In an interview with Radio Dabanga yesterday, Information Minister and government spokesman Feisal Mohamed Saleh described the demands of the protesters in Nierteti as “fair and worthy of consideration by the government”.
Within 48 hours, a government delegation will arrive from Khartoum to discuss the problems in the area directly with the demonstrators.
Saleh apologised to the people of Nierteti for “the delay in responding to your just demands”, and added that “Your voice has been heard well.”
He stressed the importance of “peaceful and democratic mass struggle. This form of protest that appeared in Nierteti means that the people are aware of their rights and the means they can use to call for the realisation of their rights. These peaceful means are consistent with the Constitutional Charter, the country’s laws and the nature of the transitional situation in Sudan.”

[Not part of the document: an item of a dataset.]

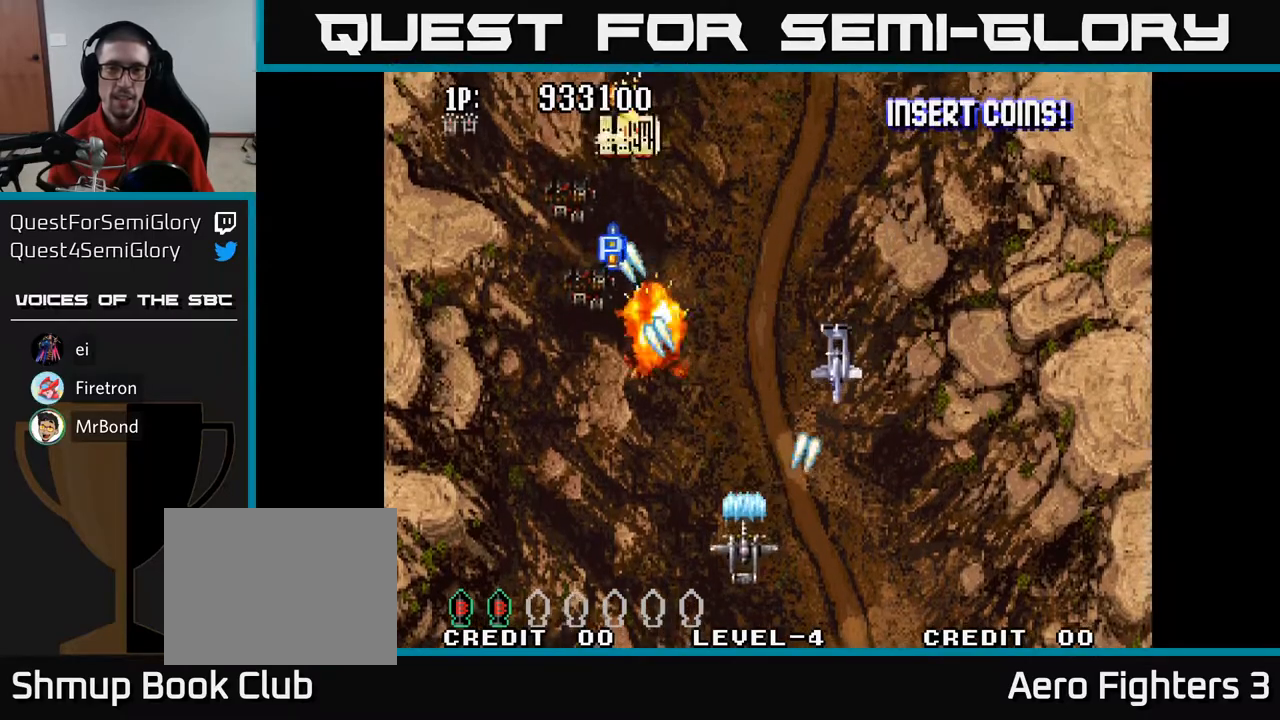
{"buttons": ["A", "DPAD_UP", "DPAD_LEFT"], "left_stick": "center", "right_stick": "center", "events": [[50, "DPAD_DOWN", "up"], [367, "DPAD_RIGHT", "up"], [367, "DPAD_UP", "down"], [450, "DPAD_LEFT", "down"]]}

On Wednesday, hundreds of people from nearby villages arrived in Nierteti in support of the sit-in. Yesterday, more supporters arrived, including people from neighbouring localities in Central and South Darfur.
The protesters however refused to receive a delegation from the Central Darfur security committee, which arrived from the state capital Zalingei with a helicopter on Thursday.
Adam Okar told Dabanga Radio that the delegation included army and police officers, members of the Military Intelligence and of the paramilitary Rapid Support Forces, in addition to the director of Nierteti locality.
“The protestors informed the visiting delegation that they refuse to meet with Central Darfur state officials,” he reported. “They blame the state officials for doing nothing to stop the attacks on people in the locality, though they have received numerous complaints about violence and bloodshed in Nierteti.”
Instead, the protestors want to talk with a delegation from the federal government, that should “address the demands in a radical and decisive manner and without delay”. Only then, the sit-in will be lifted.
The Sudanese Professionals Association (SPA) renewed its call to the government in Khartoum “to urgently intervene in Nierteti”.
The sit-in is “a test for the transitional government to prove its seriousness concerning a comprehensive and just peace”, they said in a press statement on Thursday.
The SPA condemned “the continued neglect and slow steps to solve the security problems faced by the people in the area”. These problems “must be dealt with immediately and at the highest levels”.